Upwork, the globe’s largest remote talent platform, posts three million jobs and transacts $1 billion of work each year. It recently released Freelance Forward 2020: The U.S. Independent Workforce Report, based on insights from 6,000 U.S. workers about the impact of COVID-19. It shows that 12% of the workforce started freelancing during the pandemic for the first time.
All up, 59 million people are freelancing – that’s more than a third of our total workforce. Some 36% of them freelance full time, which is eight percent up on last year. For those who left a job to freelance, only a quarter are making less income than previously. Half of freelancers are highly skilled, offering services such as in computer programming, marketing, IT and business consulting, etc. And it’s not just Millennials who freelance. Half of Gen Z, 44% of Millennials, 30% of Gen X, and 26% of Boomers choose freelancing.
Freelance gigs obtained through global online job platforms often get a bad rap. Some say such platforms recall disadvantaged workers in developing countries eking out a paltry living as a virtual assistant, software developer, or social media content writer, for example. Others say a job through this type of platform is simply a race to the bottom when it comes to potential earnings. But this isn’t always the case – global online job platforms have proven to be useful, as many people use such platforms to post tasks, projects, and even ongoing part-time or permanent roles. The key for freelancers is learning how to navigate these sites and present themselves attractively to those hiring, while the key for employers and recruiter is to comb through a multitude of candidates and effectively identify qualified freelancers with the exact skills they are looking for.
One entrepreneur looking to hire skills told me how she found it particularly helpful when pivoting and scaling up her business. There is no question, the ability to tap into a global talent pool at will, plus name your price and deadline, is desirable to many.

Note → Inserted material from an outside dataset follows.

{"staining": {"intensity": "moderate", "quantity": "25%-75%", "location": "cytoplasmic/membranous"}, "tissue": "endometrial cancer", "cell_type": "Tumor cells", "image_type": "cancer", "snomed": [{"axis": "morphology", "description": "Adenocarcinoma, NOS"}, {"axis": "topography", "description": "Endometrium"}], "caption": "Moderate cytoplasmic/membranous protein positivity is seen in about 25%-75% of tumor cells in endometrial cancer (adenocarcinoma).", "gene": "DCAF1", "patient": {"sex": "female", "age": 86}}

Some platforms, such as Upwork, claim it takes an average of three days to hire because the employer has a job, knows what they need, and are ready to hire now. (There are alternatives such as this site lists, too).
If you’re a professional looking for a side hustle through to ongoing work and everything in between, your profile on an online jobs platform may well be a standout. That’s if they accept your application – it can be competitive, particularly in some categories, so the more niched you are, the better. These are the skills that earn an average of $200 or more per hour on Upwork: legal entity structure, blackline, bitcoin, international accounting standards, and software licensing.
As a little-known Indian entrepreneur, Venkatesh Rao writes on his blog, The Art of Gig; there’s an assumption out there that people shouldn’t have to work more than one full-time job to earn a living. That’s a perspective of a “one-person-one-job world.” But how many Americans have had to take second jobs to make ends meet or maybe take on a mix of casual and part-time roles?
Rao continues: “The idea of someone who works more than one job out of choice, who is a small-scale, capitalist who owns at least a small piece of the means of production (a laptop, a car, a guitar), who wants to play with risk-and-return decisions, whether they involve record deals, viral blog posts, or pricing surges on rideshare, is deeply threatening to how traditional labor politicians build and exploit a base of political power.”
What policies are needed for the gig economy?
You guessed right if you thought he was writing about the anti-freelancing law that came into effect on 1 January in California. It reclassified freelance workers as employment, so they get the same benefits as ‘regular’ workers. It’s still contentious and doesn’t embrace the future of work. Gigs are part of that.
What are the benefits of specialized sites for freelancers?
Upwork is a window into the future of work. It contrasts with job boards that just advertise vacancies – or supposed vacancies where companies are only building a register of possible candidates when one does come up. To advertise on Upwork, the employer deposits funds into Escrow to show they’ve got the funds – if they don’t, the freelancer is notified, so might think twice about applying for the job.
Even the way you apply for jobs is next generation. Successful proposals don’t start with how many years’ experience and name dropping your previous employers; instead, you jump straight in with how you’d tackle the task and what you’d need to do so. Perhaps you upload some evidence of similar work you’ve done. It’s like you’re interviewing them about the opportunity. It’s a mind shift.
One freelancer selling skills told me about a year ago Upwork started charging a nominal and sliding fee to bid for jobs depending on their duration and hours. It’s a quirk that seems strange on the surface – why should a job hunter pay to apply for a job? However, Upwork explained its reasoning – it introduced the charge to help employers who had been inundated with irrelevant bids. By the way, employers don’t pay freelancers’ holiday pay or health insurance. But, it’s assumed the freelancers absorb these costs in the fee, which they raise over time as they complete jobs successfully and see their ratings rise, too. If there are any communication, work quality, or other issues, the job platform usually steps in to arbitrate, but their business proposition appears to favor supporting employers over freelancers.
Online job platforms are a different way of working and built for our times. Even when our workplaces, schools, and international borders might be closed here and there around the globe, this is one example of the future of work happening right now.